Never mind that Jesus of Nazareth was a dark-haired, olive-skinned Israelite. Never mind that Mary and Joseph became refugees in Egypt. Never mind that the liturgy of the first Jesus-centered worship service was ordered around those eastern magi gathered with their Solomonic gifts. Some people just seem to want their church communities and their worship services to look as mono-ethnic as they’ve always looked — just like the ones they used to know.

The church can do better. The church should do better. And because Christ is our head, I’m convinced the church will do better. And what a gift to the world that would be.

Because the story of Christmas descended upon the world in a decidedly non-white environment, and because the first followers of our Jewish Messiah were told to take the gospel of peace from Jerusalem to Judea and Samaria and on to the very ends of our multi-colored earth.

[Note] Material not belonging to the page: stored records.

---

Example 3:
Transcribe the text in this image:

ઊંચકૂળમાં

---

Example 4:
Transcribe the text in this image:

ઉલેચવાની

Because of that story, because of that Savior, and because of that mission, I’m now dreaming of a multi-colored Christmas with my Japanese mother, my Norwegian-blooded father, my white American wife and her parents, our Ugandan son, and our three Rwandan children. And more than our own biological and adopted family, I’m dreaming of a Christmas morning in which a rising chorus from every tribe and tongue and people and nation joins with one voice to praise the incarnate Son of God, who came for us — all of us — and for our salvation.

This is why I’m not dreaming of a white Christmas, just like the ones I used to know. I’m dreaming of a far more colorful Christmas, just like the ones I pray local churches of Jesus Christ celebrate far more often in the years to come.

So Merry Christmas to you and yours, and may all your Christmases be brighter than white — lit with the light of the gospel and splashed with the colors of the nations.